Ох и доставалось ему за художества тряпками, вениками, полотенцами! Сколько их истрепано о его костлявый зад?
Не было у пацана отца. Бросил он мать беременной на последнем месяце. Да так и не вернулся. Андрей никогда не видел его.
Мать мечтала, что станет сын художником, когда вырастет. Ведь вон и книжками обзавелся о тех — известных. Верно, они хорошо жили, сытно. Голодный такое не нарисует. Обморок свалит… И уж очень мечталось усталой стрелочнице увидеть сына богатым. Чтоб были у него портки и для дома, и на выход. И шляпа. Без нее вовсе нельзя. Какой же интеллигент без шляпы. А еще ботинки с калошами. Как у всех культурных. То-то все станционные от зависти посохнут.
— Ты, сынок, не рисуй задарма. Пусть платят, — говорила подрастающему сыну, когда соседи звали его разрисовать ставни, кухни. Но платили ему за работу скудно. Кто ведро картошки, кто десяток яиц или кусок сала даст от щедрот своих.
Мать из сил выбивалась, чтоб одеть и накормить сына получше да посытней. Да, видно, перестаралась. Отказывала себе в самом нужном. Так-то и закружилась голова в неровен час. Попала под поезд…
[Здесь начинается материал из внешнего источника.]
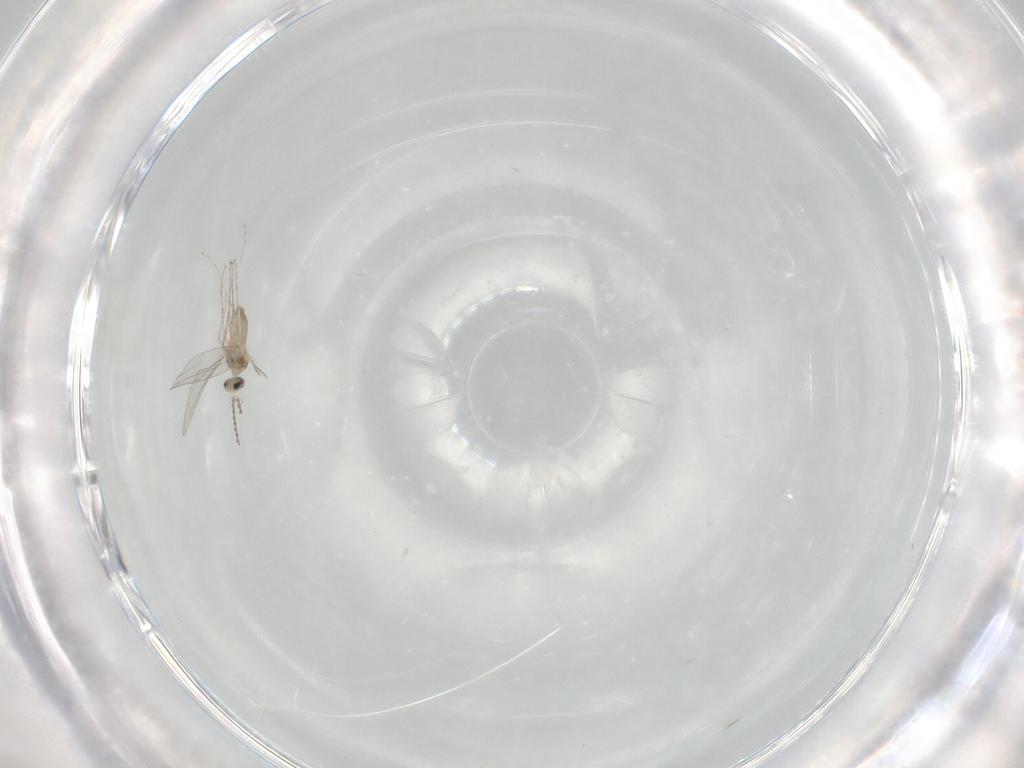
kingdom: Animalia
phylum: Arthropoda
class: Insecta
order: Diptera
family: Cecidomyiidae
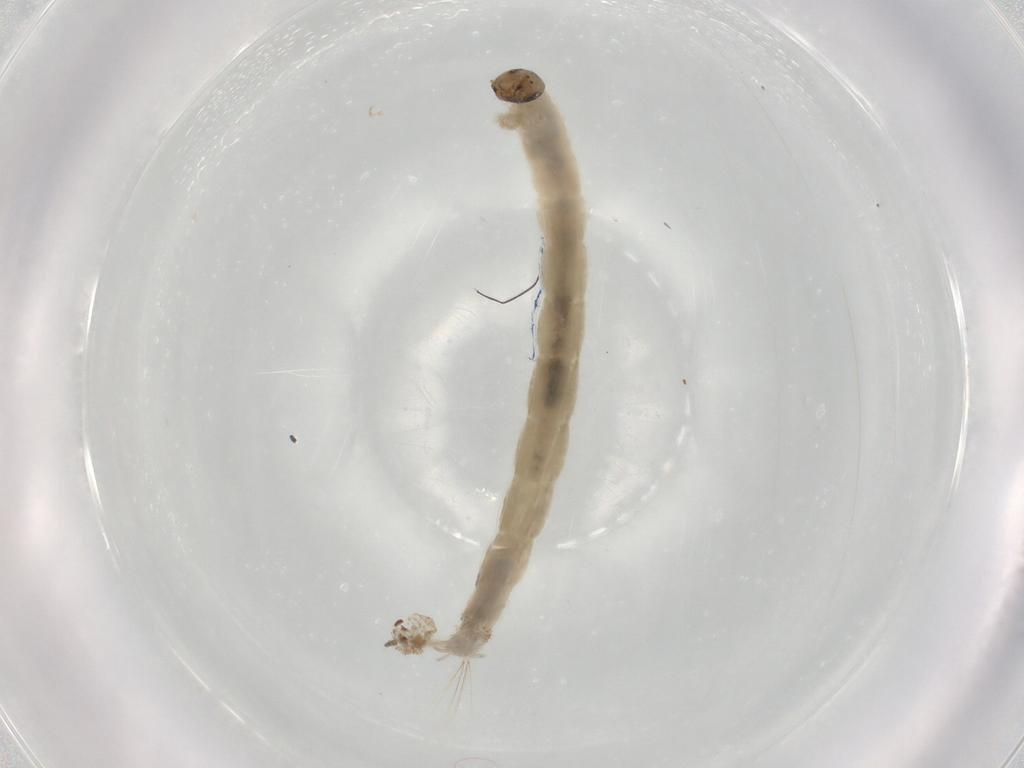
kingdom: Animalia
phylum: Arthropoda
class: Insecta
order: Diptera
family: Chironomidae
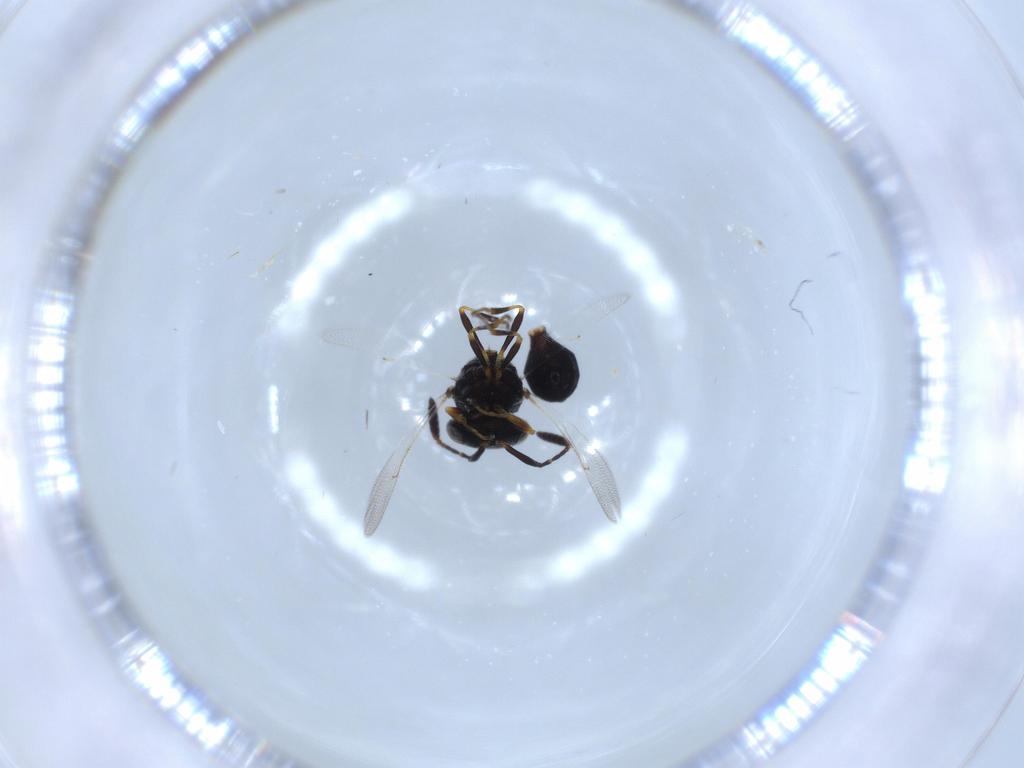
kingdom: Animalia
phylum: Arthropoda
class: Insecta
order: Hymenoptera
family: Scelionidae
А через полгода Андрея уже знали фартовые. И уже не но имени. Кликуху дали — Хлястик. Эта часть одежды — как приложение. Как он, пацан, при серьезном воре. Вначале он обижался, лез драться за дразнилку. Потом стерпелся, привык.
В первый раз пошел на дело с такими же пацанами, как сам. Налет на магазин не удался, а сроки получили немалые. Тогда, учитывая молодость и первую судимость, выпустили досрочно по амнистии.
Возвращаться было некуда и не к кому. Приехал с такими же, как сам, огольцами в Ростов. Наслышался об этом городе в зоне.
Вскоре прилип к «малине». Два года как сыр в масле катался. Деньги, девки, дела…
Все шло удачно. Многому он тут научился. Гудели рестораны, когда гуляли в них фартовые. Но… Ничто не вечно. И снова замели «малину» вместе с главарем и Тарзаном, такая тогда была кличка у Андрея — уже очень ловко взбирался он на балконы и открывал изнутри двери квартир зажиточных горожан…
Теперь уж не украинский, как в первую судимость, а сибирский лагерь воспитывал того, кого привезли по этапу на перевоспитание. За этот срок научился всему, что умели тамошние воры. Когда освободился, кенты позвали на гастроли. И поехали.
Сколько колесили? Да недолго. Зиму. Накрыли всех в Ленинграде, а отправили на другой конец света — в Магадан.
Трижды бежал. Поймали. Добавляли сроки, ужесточали режим, сажали в шизо. Ломали натуру. А она не поддавалась.
Полуживым вышел по звонку. И снова «в малину». Куда же еще деваться? Но теперь уже во Владивостоке. Три зимы. Пять раз уходил из рук милиции. Чудом исчезал из-под носа следствия. Мотался из города в город бездомным псом. Уставал. Но страх быть пойманным, оказаться в зоне, заставлял искать новое пристанище в «малинах».
Много блатных попалось там, откуда сумел ускользнуть Андрей. Опасность он научился чутьем улавливать заранее, издалека.
В Хабаровске связался с блатными и пошел на дело. Взяли ювелирный. Дело не столь барышовое, как думалось. Всего два чемоданчика безделушек набралось. Рассчитывали на пять. Поделили общак поровну И поехали во Владивосток. Там в ресторане обмывали удачу.
Кто-то из кентов пристал к официантке. Полез ей за пазуху. А там — не ювелирный. Схлопотал по роже. В долгу не остался. Тут, откуда ни возьмись, мусора.
Андрей в окно выскочил. А его уже «воронок» ждал. Туда и других втолкнули. Вот тогда и попал на Чукотку.
Теперь у него был твердый план. Набрать, чтоб хватило на остаток жизни, здесь, на Севере, где денег в обороте всегда больше, чем на юге, и убраться на материк. Подальше от блатных и дел. Слинять, что называется. Но вот ведь незадача! Кто-то другой снимал пенки на разбойных нападениях, а молва приписывала все мокрые дела ему, Привидению…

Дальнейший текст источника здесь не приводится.